BEGIN Given records

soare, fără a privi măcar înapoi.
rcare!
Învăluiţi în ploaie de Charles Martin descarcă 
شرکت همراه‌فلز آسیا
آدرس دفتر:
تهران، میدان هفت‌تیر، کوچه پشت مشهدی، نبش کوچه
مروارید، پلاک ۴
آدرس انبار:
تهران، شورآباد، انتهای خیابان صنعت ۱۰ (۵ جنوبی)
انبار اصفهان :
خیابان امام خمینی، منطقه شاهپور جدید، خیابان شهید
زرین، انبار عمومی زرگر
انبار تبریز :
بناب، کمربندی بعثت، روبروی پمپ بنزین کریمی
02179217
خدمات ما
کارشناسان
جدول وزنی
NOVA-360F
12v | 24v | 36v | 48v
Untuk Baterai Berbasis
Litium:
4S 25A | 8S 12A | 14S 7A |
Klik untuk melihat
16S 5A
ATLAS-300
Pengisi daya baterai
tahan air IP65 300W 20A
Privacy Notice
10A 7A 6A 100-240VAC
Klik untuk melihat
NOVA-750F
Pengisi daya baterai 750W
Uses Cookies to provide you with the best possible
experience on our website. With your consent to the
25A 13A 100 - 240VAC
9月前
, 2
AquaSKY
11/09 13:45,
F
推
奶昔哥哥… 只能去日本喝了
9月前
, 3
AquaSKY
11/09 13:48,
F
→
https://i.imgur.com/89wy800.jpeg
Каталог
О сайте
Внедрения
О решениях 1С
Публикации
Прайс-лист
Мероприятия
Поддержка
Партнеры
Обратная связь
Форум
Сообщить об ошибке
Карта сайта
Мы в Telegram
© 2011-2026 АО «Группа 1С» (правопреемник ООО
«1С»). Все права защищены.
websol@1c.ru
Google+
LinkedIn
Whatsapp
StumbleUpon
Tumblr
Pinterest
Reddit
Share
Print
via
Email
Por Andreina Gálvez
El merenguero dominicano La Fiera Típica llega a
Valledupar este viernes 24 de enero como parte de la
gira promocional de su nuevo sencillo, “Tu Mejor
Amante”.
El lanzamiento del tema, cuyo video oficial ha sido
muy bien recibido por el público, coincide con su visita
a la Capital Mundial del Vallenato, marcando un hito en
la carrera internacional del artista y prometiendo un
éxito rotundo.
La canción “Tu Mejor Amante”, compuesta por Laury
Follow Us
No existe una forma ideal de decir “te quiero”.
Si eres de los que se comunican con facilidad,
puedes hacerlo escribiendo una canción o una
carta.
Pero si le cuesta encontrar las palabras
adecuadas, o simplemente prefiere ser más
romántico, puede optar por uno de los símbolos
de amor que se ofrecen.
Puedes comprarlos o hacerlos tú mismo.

END Given records

What needs to be done:
The answer is every entry, copied word for word.

Answer box:
soare, fără a privi măcar înapoi.
rcare!
Învăluiţi în ploaie de Charles Martin descarcă 
شرکت همراه‌فلز آسیا
آدرس دفتر:
تهران، میدان هفت‌تیر، کوچه پشت مشهدی، نبش کوچه
مروارید، پلاک ۴
آدرس انبار:
تهران، شورآباد، انتهای خیابان صنعت ۱۰ (۵ جنوبی)
انبار اصفهان :
خیابان امام خمینی، منطقه شاهپور جدید، خیابان شهید
زرین، انبار عمومی زرگر
انبار تبریز :
بناب، کمربندی بعثت، روبروی پمپ بنزین کریمی
02179217
خدمات ما
کارشناسان
جدول وزنی
NOVA-360F
12v | 24v | 36v | 48v
Untuk Baterai Berbasis
Litium:
4S 25A | 8S 12A | 14S 7A |
Klik untuk melihat
16S 5A
ATLAS-300
Pengisi daya baterai
tahan air IP65 300W 20A
Privacy Notice
10A 7A 6A 100-240VAC
Klik untuk melihat
NOVA-750F
Pengisi daya baterai 750W
Uses Cookies to provide you with the best possible
experience on our website. With your consent to the
25A 13A 100 - 240VAC
9月前
, 2
AquaSKY
11/09 13:45,
F
推
奶昔哥哥… 只能去日本喝了
9月前
, 3
AquaSKY
11/09 13:48,
F
→
https://i.imgur.com/89wy800.jpeg
Каталог
О сайте
Внедрения
О решениях 1С
Публикации
Прайс-лист
Мероприятия
Поддержка
Партнеры
Обратная связь
Форум
Сообщить об ошибке
Карта сайта
Мы в Telegram
© 2011-2026 АО «Группа 1С» (правопреемник ООО
«1С»). Все права защищены.
websol@1c.ru
Google+
LinkedIn
Whatsapp
StumbleUpon
Tumblr
Pinterest
Reddit
Share
Print
via
Email
Por Andreina Gálvez
El merenguero dominicano La Fiera Típica llega a
Valledupar este viernes 24 de enero como parte de la
gira promocional de su nuevo sencillo, “Tu Mejor
Amante”.
El lanzamiento del tema, cuyo video oficial ha sido
muy bien recibido por el público, coincide con su visita
a la Capital Mundial del Vallenato, marcando un hito en
la carrera internacional del artista y prometiendo un
éxito rotundo.
La canción “Tu Mejor Amante”, compuesta por Laury
Follow Us
No existe una forma ideal de decir “te quiero”.
Si eres de los que se comunican con facilidad,
puedes hacerlo escribiendo una canción o una
carta.
Pero si le cuesta encontrar las palabras
adecuadas, o simplemente prefiere ser más
romántico, puede optar por uno de los símbolos
de amor que se ofrecen.
Puedes comprarlos o hacerlos tú mismo.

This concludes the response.